Characterisation of EGFR expression CHIR99021 GSK-3 inhibitor in the SCCHN cell panel The dependence of reovirus oncolysis on upregulated Ras signalling has been reported previously. Since selleck chem Calcitriol Ras signalling can be driven by EGFR Inhibitors,Modulators,Libraries stimulation and SCCHN overexpresses EGFR, the panel of cell lines was evaluated for EGFR expression levels with a view to neither Inhibitors,Modulators,Libraries assessing whether reovirus Inhibitors,Modulators,Libraries sensitivity could be predicted by measuring EGFR expression. FACS analysis of EGFR expression was carried out for the whole panel and 9 representative cell Inhibitors,Modulators,Libraries lines were also profiled for total and phospho EGFR by western blot. A broad range of cell surface EGFR levels was evident across the panel.
Similarly, total and phospho EGFR protein levels were also widely distributed Inhibitors,Modulators,Libraries in the cell lines tested.
HN5 and Cal27 expressed the highest amounts of EGFR by FACS and western blot.
Conversely, Inhibitors,Modulators,Libraries HN3 and SIHN 5B have relatively low Inhibitors,Modulators,Libraries levels of surface EGFR. Levels of total and phospho EGFR for SIHN 5B were undetectable by western blot, while HN3 had constitutively phosphorylated EGFR. Following profiling, the cell Inhibitors,Modulators,Libraries lines were ranked according to their EGFR ex pression by FACS and western analysis for either total or phospho EGFR resulting in 3 different ranks. To determine whether the FACS data correlate with total and/or phospho EGFR, the ranked data were plotted against each other. FACS data vs total EGFR western blot showed a strong positive correlation.
No correlation was evident between FACS analysis and phospho EGFR western blot, reveal ing that surface level EGFR analysis represents Inhibitors,Modulators,Libraries the levels of total EGFR protein in each Inhibitors,Modulators,Libraries cell line, rather Inhibitors,Modulators,Libraries than the ac tive signalling component.
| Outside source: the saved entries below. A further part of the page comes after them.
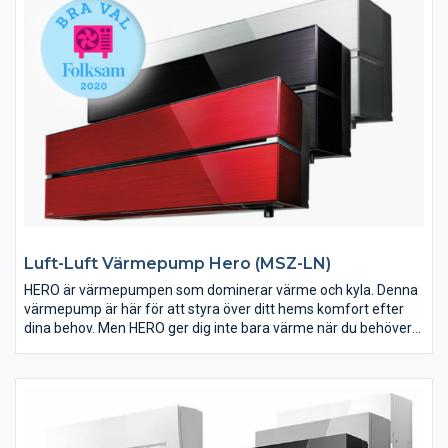
Luft-Luft Värmepump Hero (MSZ-LN)
HERO är värmepumpen som dominerar värme och kyla. Denna
värmepump är här för att styra över ditt hems komfort efter
dina behov. Men HERO ger dig inte bara värme när du behöver
eller kyla en varm sommardag. Värmepumpen har även
egenskaper som I SEE Sensor, Night Mode och WiFi som gör
den till vardagshjälten du behöver.
HERO använder sig av det nya köldmediet R32. Ett köldmedium
som är snällt mot miljön och energieffektivt eftersom det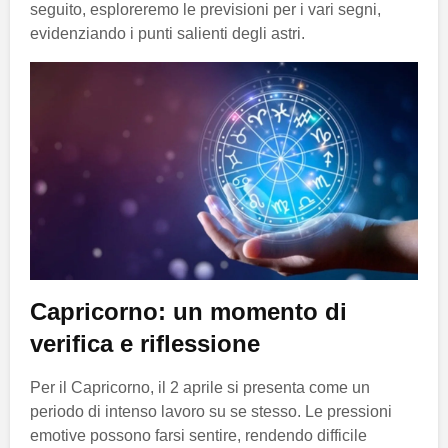
seguito, esploreremo le previsioni per i vari segni,
evidenziando i punti salienti degli astri.
Capricorno: un momento di
verifica e riflessione
Per il Capricorno, il 2 aprile si presenta come un
periodo di intenso lavoro su se stesso. Le pressioni
emotive possono farsi sentire, rendendo difficile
Correlation between EGFR expression, Inhibitors,Modulators,Libraries GTP loading Inhibitors,Modulators,Libraries on Ras and reovirus sensitivity To test whether EGFR pathway activity, Inhibitors,Modulators,Libraries and, hence, sig nalling in the Ras pathway, was predictive inhibitor Tofacitinib of increased sensitivity to reovirus, the EGFR ranks obtained in Figure 3A and B were plotted against the ranks of reo virus IC50 dilution derived for the cell line panel. Total EGFR assessed either by FACS or western blot did not correlate with reovirus IC50 dilution.
Interestingly, U0126 buy a non statistically significant inverse correlation was seen between phospho EGFR and reovirus Inhibitors,Modulators,Libraries IC50 dilution.
The baseline GTP loading status of Ras was deter mined for 12 representative cell lines. The resulting western blot and densitometry data demonstrate that most cell lines had similar levels of Ras activation. Exceptions to this finding included SIHN 013, PJ41 and PJ34 cell lines. There was no significant more correlation between Ras activation status and sensitivity to reovirus. For further experiments, 4 cell lines were selected from the panel as being representative of the broad range of EGFR expression/reovirus sensitivity HN5 . HN3 . and SIHN 5B.